Composers have been putting birds in their music since the Middle Ages (“Sumer is icumen in / Lhude sing cuccu!”), and probably before that. Birds are, after all, spontaneous vocal improvisers – “proud songsters” (Hardy, again) – and they are all around. It would be surprising if their voices failed to inspire those of us who, if less naturally gifted, also spend our days attempting to communicate in song.
Supreme among avian imitators was the French composer Olivier Messiaen who, from Quartet for the End of Time in 1941 until his death half a century later, filled his music with birdsong. There are works from the 1950s and 60s that contain nothing but birdsong; a movement in the orchestral piece Chronochromie consists of a sort of dawn chorus in which eighteen solo string players are each allocated their own bird. It’s impossible to disentangle with one’s ears alone, but then often that’s the case with actual dawn choruses.
From its title, Le chant des Oiseaux sounds as though it too should be by Messiaen, but in fact it is the work of Clément Janequin, a Frenchman who lived some 400 years earlier.

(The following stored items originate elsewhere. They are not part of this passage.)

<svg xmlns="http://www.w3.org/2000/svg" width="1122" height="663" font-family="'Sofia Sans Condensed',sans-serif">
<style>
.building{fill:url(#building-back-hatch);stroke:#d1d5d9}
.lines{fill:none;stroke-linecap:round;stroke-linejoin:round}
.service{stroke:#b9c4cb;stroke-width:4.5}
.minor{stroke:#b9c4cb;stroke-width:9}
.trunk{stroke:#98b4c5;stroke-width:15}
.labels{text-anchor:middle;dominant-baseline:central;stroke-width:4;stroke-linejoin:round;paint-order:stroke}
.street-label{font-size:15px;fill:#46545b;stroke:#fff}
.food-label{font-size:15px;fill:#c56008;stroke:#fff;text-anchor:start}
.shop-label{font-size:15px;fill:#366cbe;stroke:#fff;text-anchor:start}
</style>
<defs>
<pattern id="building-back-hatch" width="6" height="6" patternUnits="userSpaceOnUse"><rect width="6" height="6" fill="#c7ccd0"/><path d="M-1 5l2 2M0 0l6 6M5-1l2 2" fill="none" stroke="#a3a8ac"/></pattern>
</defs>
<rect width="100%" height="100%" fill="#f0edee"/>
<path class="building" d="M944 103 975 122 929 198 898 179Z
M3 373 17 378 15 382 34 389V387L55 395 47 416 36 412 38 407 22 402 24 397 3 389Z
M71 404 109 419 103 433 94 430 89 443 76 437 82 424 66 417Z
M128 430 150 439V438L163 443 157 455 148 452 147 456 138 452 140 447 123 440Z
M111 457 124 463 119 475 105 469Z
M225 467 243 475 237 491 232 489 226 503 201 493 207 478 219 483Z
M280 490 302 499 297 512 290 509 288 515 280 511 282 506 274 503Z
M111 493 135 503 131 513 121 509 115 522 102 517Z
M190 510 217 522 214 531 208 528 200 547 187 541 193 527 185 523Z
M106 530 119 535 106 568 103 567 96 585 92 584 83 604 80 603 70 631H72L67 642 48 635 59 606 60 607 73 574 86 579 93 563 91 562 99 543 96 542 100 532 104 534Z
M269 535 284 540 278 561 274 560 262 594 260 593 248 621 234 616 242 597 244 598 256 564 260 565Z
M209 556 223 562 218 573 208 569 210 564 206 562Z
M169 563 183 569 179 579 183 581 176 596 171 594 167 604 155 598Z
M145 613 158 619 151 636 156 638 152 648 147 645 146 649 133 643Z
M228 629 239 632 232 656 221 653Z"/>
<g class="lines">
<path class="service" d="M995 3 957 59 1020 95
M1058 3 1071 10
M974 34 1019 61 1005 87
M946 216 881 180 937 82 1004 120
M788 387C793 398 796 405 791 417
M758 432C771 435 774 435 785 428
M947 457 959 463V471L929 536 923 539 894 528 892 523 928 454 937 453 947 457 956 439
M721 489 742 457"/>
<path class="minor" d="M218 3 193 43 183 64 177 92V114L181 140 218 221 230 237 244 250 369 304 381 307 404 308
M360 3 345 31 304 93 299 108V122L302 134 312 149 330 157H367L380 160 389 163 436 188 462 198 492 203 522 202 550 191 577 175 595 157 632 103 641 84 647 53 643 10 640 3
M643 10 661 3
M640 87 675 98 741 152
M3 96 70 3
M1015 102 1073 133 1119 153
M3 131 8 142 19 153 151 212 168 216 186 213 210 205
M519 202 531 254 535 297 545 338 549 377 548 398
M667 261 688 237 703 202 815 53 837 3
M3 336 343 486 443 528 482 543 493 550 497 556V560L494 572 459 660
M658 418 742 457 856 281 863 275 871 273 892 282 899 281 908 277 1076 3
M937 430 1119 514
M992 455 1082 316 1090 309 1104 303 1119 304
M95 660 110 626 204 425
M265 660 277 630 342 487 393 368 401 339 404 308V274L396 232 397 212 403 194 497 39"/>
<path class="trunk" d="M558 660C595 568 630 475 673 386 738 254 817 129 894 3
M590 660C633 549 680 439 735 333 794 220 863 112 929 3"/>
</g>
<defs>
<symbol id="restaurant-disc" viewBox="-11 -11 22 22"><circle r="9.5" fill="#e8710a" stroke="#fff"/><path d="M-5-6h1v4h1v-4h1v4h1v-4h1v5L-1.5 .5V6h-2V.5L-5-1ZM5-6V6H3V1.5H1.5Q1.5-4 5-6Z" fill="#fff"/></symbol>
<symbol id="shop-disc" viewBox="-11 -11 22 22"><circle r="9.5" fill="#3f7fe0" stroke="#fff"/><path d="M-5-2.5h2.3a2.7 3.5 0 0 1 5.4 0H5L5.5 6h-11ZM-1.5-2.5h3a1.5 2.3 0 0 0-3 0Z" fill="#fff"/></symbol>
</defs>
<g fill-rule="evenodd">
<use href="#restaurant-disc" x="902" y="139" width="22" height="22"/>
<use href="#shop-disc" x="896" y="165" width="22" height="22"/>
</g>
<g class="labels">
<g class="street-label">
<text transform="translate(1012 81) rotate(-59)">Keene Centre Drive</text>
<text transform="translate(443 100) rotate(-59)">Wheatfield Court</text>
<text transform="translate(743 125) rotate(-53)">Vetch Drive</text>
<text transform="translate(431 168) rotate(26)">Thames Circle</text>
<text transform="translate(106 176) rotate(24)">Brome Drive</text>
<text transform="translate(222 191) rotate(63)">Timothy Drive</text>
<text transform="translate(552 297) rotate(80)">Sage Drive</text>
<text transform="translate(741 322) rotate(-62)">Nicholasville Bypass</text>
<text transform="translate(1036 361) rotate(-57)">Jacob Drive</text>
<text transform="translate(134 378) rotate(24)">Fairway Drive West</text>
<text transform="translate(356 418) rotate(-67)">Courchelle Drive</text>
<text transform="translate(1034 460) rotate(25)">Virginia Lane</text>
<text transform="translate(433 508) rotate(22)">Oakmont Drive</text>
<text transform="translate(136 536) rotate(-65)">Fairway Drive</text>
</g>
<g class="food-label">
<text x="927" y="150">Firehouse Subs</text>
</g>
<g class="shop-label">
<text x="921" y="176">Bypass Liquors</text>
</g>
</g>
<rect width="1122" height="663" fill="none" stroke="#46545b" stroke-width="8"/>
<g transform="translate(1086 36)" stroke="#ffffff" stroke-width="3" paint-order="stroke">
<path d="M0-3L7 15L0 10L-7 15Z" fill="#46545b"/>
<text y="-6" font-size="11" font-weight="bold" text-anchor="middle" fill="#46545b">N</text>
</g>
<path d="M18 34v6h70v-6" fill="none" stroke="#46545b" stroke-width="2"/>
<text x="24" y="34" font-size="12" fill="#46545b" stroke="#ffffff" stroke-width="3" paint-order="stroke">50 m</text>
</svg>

In between Janequin and Messiaen, Vivaldi included birdsong in the spring concerto of The Four Seasons, Beethoven put three entirely recognisable birds at the end of the slow movement of his Pastoral symphony (nightingale, quail and cuckoo, if you’re wondering), and in The Lark Ascending Vaughan Williams coaxed the skylark’s “silver chain of sound” from a solo violin. They’re just some of the most famous pieces containing birdsong. There must be thousands of others.
If you have read Tim Lowe’s Where Song Began it will come as no surprise to learn that Australian composers (though late to the party) have added significantly to the body of music that draws on birdsong, from Peter Sculthorpe’s trademark seagulls, to the more thoroughgoing explorations of David Lumsdaine to the Diabolical Birds of Liza Lim.
One of my favourite bird composers is the Elizabethan John Bartlet (or Bartlett), who, in his song “Sweet Birds Deprive Us Never,” puts singers through their paces with a string of vocal acrobatics, none more touching than the “tiw whiw whiw whiw” of the red kite. In Bartlet’s famous madrigal “Of All the Birds that I Do Know,” the common or garden sparrow is celebrated, but also made to symbolise the composer’s girlfriend, whose sexual appetite and accompanying vocalisations may be guessed by the sparrow’s outpouring of “yetyetyetyetyet.”
The fact that Bartlet’s bird is named “Philip” is significant. With birds, we often indulge in anthropomorphism, and (as Lévi-Strauss pointed out) this extends to our giving them human first names – not only Philip Sparrow, but also Robin Redbreast, Willy Wagtail, Jenny Wren, Tom Tit and Jack Daw. We identify with them, and perhaps this is why we put them in our music. But why do we identify with them? What is it we admire?
Birds go their own way. That is the point of those West Australian birds calling unfeelingly as Georgiana Molloy writes her heartbreaking letter. We may throw them some crumbs and believe they depend on us, but mostly we envy birds their freedom. It is surely no coincidence Messiaen was a prisoner of war when he first made use of birdsong. From the confines of Stalag VIII-A, the blackbird and nightingale must have seemed to the composer the very epitome of liberty.
At the end of the previous war, in “Everyone Sang,” the soldier–poet Siegfried Sassoon had written that the sound of human singing filled him “with such delight / As prisoned birds must find in freedom.” In his poem it is a short step from simile to transformation, the second and final stanza concluding with the ecstatic shout, “O, but Everyone / Was a bird; and the song was wordless; the singing will never be done.”